Also how did you install your mist nozzles? did you put them into the screen section on the top of your tank with the screen top wedges? Can you post a pic of the top of the tank with the nozzles installed.

Where did you get the R2 moonlights.


----------



## scrubbydan (Jan 31, 2012)

The Hygrometer is the combo Exo-Terra one. For some reason it never gets above 40% and in previous pics you'll see I have a glass top and I also have the screen sealed up. I have about an inch of resivoir water and plenty of condensation on the sides. As for making the screen wedges, I just used some black plastic (the plastic off the cover of an old fivestar notebook) and cut out a little square of it for each nozzle head. Then I drilled the 5/8" or whatever the size was for the MistKing nozzles in the plastic. I epoxied the little squares to the bottom of the screen frame above the door and then put the mistheads in.


----------



## scrubbydan (Jan 31, 2012)

Ok I had to put some color in this baby so I ordered some more broms. The Galaxy is the pinkish one in the back and looks much better than anticipated! I plan on putting some more pups on the tree in the middle when they get a little bigger. Now I am just waiting to see if I can culture frut flies before I get some froggies.

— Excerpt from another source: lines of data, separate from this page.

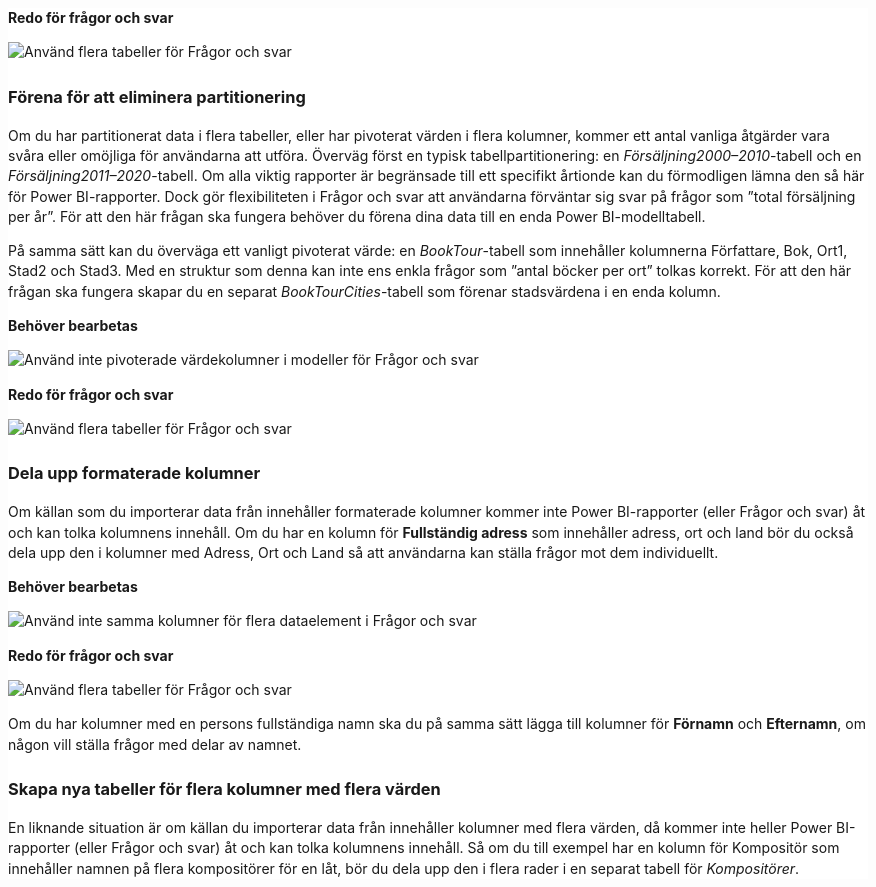 **Redo för frågor och svar**

![Använd flera tabeller för Frågor och svar](media/q-and-a-best-practices/desktop-qna-12.png)

### <a name="union-to-eliminate-partitioning"></a>Förena för att eliminera partitionering

Om du har partitionerat data i flera tabeller, eller har pivoterat värden i flera kolumner, kommer ett antal vanliga åtgärder vara svåra eller omöjliga för användarna att utföra. Överväg först en typisk tabellpartitionering: en *Försäljning2000–2010*-tabell och en *Försäljning2011–2020*-tabell. Om alla viktig rapporter är begränsade till ett specifikt årtionde kan du förmodligen lämna den så här för Power BI-rapporter. Dock gör flexibiliteten i Frågor och svar att användarna förväntar sig svar på frågor som ”total försäljning per år”. För att den här frågan ska fungera behöver du förena dina data till en enda Power BI-modelltabell.

På samma sätt kan du överväga ett vanligt pivoterat värde: en *BookTour*-tabell som innehåller kolumnerna Författare, Bok, Ort1, Stad2 och Stad3. Med en struktur som denna kan inte ens enkla frågor som ”antal böcker per ort” tolkas korrekt. För att den här frågan ska fungera skapar du en separat *BookTourCities*-tabell som förenar stadsvärdena i en enda kolumn.

**Behöver bearbetas**

![Använd inte pivoterade värdekolumner i modeller för Frågor och svar](media/q-and-a-best-practices/desktop-qna-13.png)

**Redo för frågor och svar**

![Använd flera tabeller för Frågor och svar](media/q-and-a-best-practices/desktop-qna-14.png)

### <a name="split-formatted-columns"></a>Dela upp formaterade kolumner

Om källan som du importerar data från innehåller formaterade kolumner kommer inte Power BI-rapporter (eller Frågor och svar) åt och kan tolka kolumnens innehåll. Om du har en kolumn för **Fullständig adress** som innehåller adress, ort och land bör du också dela upp den i kolumner med Adress, Ort och Land så att användarna kan ställa frågor mot dem individuellt.

**Behöver bearbetas**

![Använd inte samma kolumner för flera dataelement i Frågor och svar](media/q-and-a-best-practices/desktop-qna-15.png)

**Redo för frågor och svar**

![Använd flera tabeller för Frågor och svar](media/q-and-a-best-practices/desktop-qna-16.png)

Om du har kolumner med en persons fullständiga namn ska du på samma sätt lägga till kolumner för **Förnamn** och **Efternamn**, om någon vill ställa frågor med delar av namnet. 


### <a name="create-new-tables-for-multi-value-columns"></a>Skapa nya tabeller för flera kolumner med flera värden

En liknande situation är om källan du importerar data från innehåller kolumner med flera värden, då kommer inte heller Power BI-rapporter (eller Frågor och svar) åt och kan tolka kolumnens innehåll. Så om du till exempel har en kolumn för Kompositör som innehåller namnen på flera kompositörer för en låt, bör du dela upp den i flera rader i en separat tabell för *Kompositörer*.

I'm set on 4 D. Leucomelas. I want the orange ones, and am wondering if they just look orange in the pictures because I've seen yellow ones as well? Criticism is appreciated! (Red brom look ok behind the tree slightly?)


----------



## jeeperrs (Jan 14, 2010)

You did an outstanding job!


----------



## ajb28221 (Aug 23, 2011)

Wow! Really nice! The "tree" in the middle was a great addition, you need to plant some moss on that bad boy


----------



## scrubbydan (Jan 31, 2012)

Here is some pics of the 5 Leuc's I now have residing in my terrarium. They are about 2-3 months old in these pictures.


----------